Charles F. H. Johnson, Appellant, v. Lewis M. Isaacs and Harry Mack, Defendants, Impleaded with Stanley M. Isaacs, Respondent.
First Department,
March 8, 1912.
Libel — charge of conversion.
It is libelous per se to charge that the plaintiff with others received money for the account of another and wrongfully disposed of and converted the same to then own use.
Appeal by the plaintiff, Charles F. H. Johnson, from an order of the Supreme Court, made at the New York Special Term and entered in the office of the clerk of the county of New York on the 20th day of Hovember, 1911, granting the motion of the defendant Stanley M. Isaacs for judgment on the pleadings.
John V. Judge [John T. Fenlon with him on the brief], for the appellant.
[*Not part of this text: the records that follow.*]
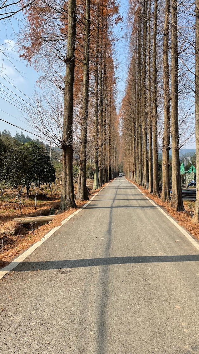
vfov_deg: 61.0
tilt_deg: +1.1
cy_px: 178
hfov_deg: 36.6
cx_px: 117
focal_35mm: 32
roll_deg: -0.4
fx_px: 300
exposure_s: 1/2174
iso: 32
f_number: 1.6
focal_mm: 4.2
Leo G. Rosenblatt, for the respondent.
[MAJORITY — Miller, J.:]
Miller, J.:
The only point in this case is whether it is libelous to charge that the plaintiff and others received money for the account of another, and “wrongfully disposed and converted the same to their own use.” While it is quite true that a technical conversion may not involve moral turpitude, we think there can be no doubt that the average reader would understand the charge complained of to mean that an agent had appropriated his principal’s money to his own use, and it is so plain that such a charge is libelous per se that it is idle to examine the cases of technical conversion cited by the respondent.
The order should be reversed, with ten dollars costs and disbursements, and the motion denied, with ten dollars costs.
Ingraham, P. J., McLaughlin, Laughlin and Dowling, JJ., concurred.
Order reversed, with ten dollars costs and disbursements, and motion denied, with ten dollars costs.